# TIFF VS RAW



## Sachphotography (Jan 28, 2010)

WHats the Diff between shooting TIFF and RAW. Looking through my setting I see I can shoot in TIFF... Info please.


----------



## PhotoXopher (Jan 28, 2010)

It's more like:

Shoot RAW or TIFF vs JPEG, you simply can't beat RAW if you want full control over post processing.

TIFF files are much better than JPG's, but they are also much larger.


----------



## Big Mike (Jan 28, 2010)

I think that shooting TIFF is sort of like shooting JPEG in that the in-camera settings & processing are applied to the image and saved.  The difference being that TIFF is not a compressed file type so you still have large files.  

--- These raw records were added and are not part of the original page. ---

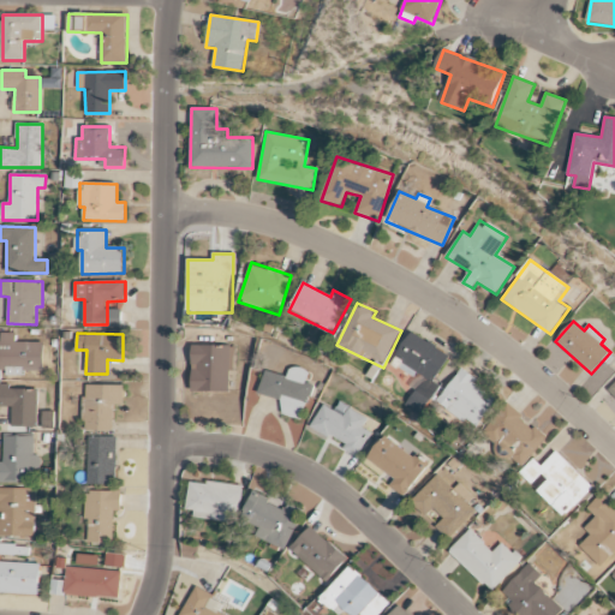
[(393,365),(418,377),(413,389),(416,390),(407,406),(424,415),(440,386),(435,383),(451,353),(408,333),(393,365)]
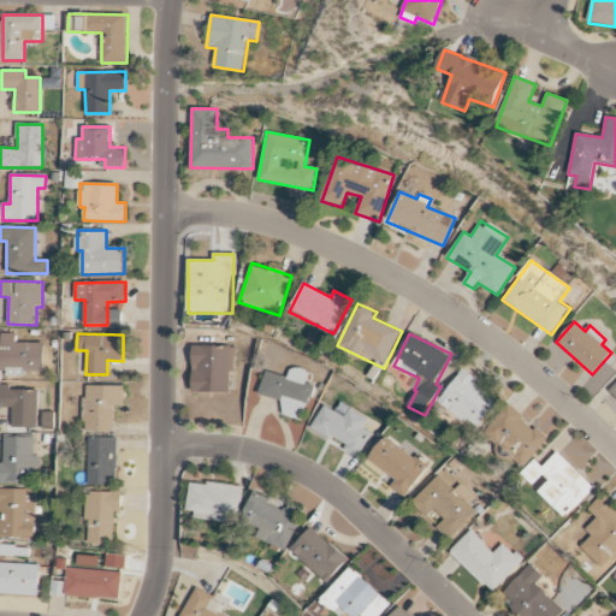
[(193,394),(231,394),(231,347),(193,347),(193,394)]
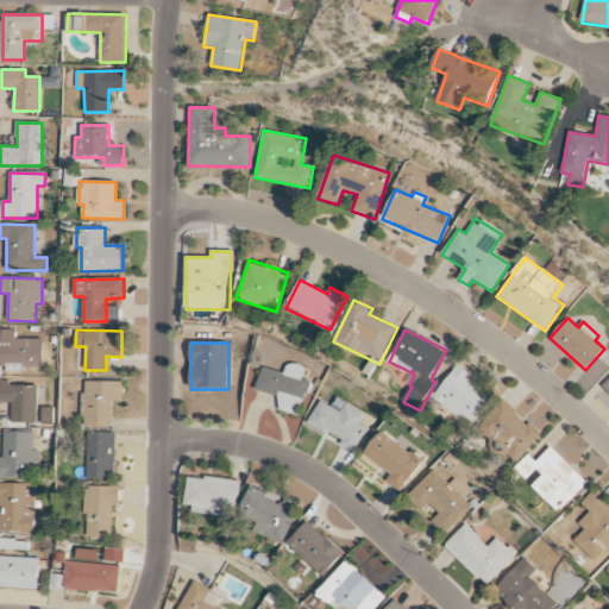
[(264,368),(257,391),(281,399),(277,409),(299,415),(309,381),(302,378),(305,368),(287,362),(284,374),(264,368)]
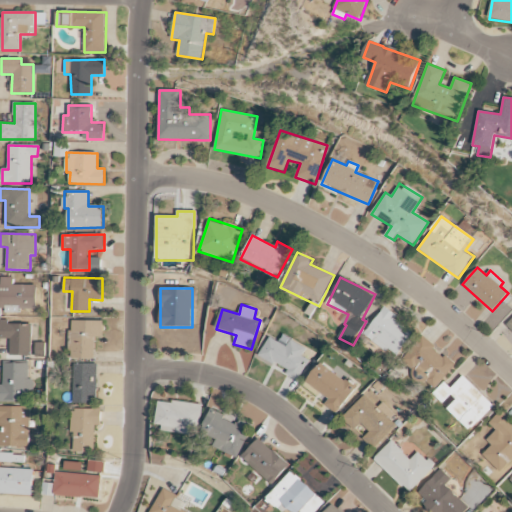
[(414,332),(394,320),(397,315),(384,306),(365,336),(397,357),(414,332)]
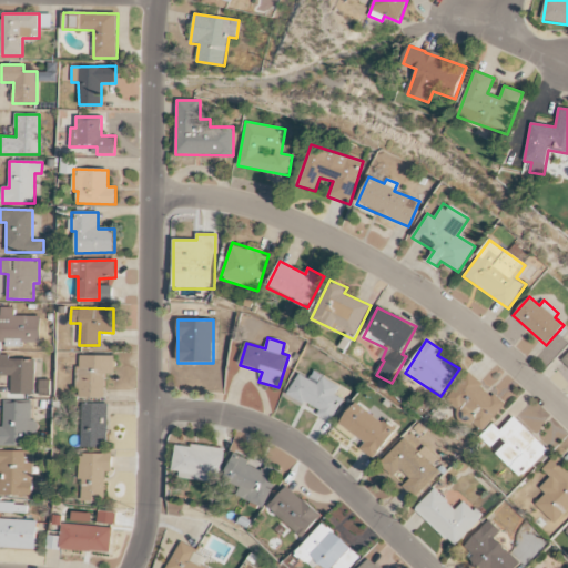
[(9,359),(9,355),(0,354),(0,375),(11,376),(11,394),(34,394),(34,359),(9,359)]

With RAW, the settings may be saved but are not permanently applied to the image, and thus can be changed during post processing.


----------



## Derrel (Jan 28, 2010)

TIFF is a large, uncompressed file format that is only 8 bits deep in all the cameras I have used, while raw is either 12-bit or 14-bit, depending on one's camera and or/capture mode preferences. The greater bit depth of RAW files allows more extreme corrections before posterization occurs.


----------



## Sachphotography (Jan 28, 2010)

Derrel said:


> TIFF is a large, uncompressed file format that is only 8 bits deep in all the cameras I have used, while raw is either 12-bit or 14-bit, depending on one's camera and or/capture mode preferences. The greater bit depth of RAW files allows more extreme corrections before posterization occurs.



AH...I See.


----------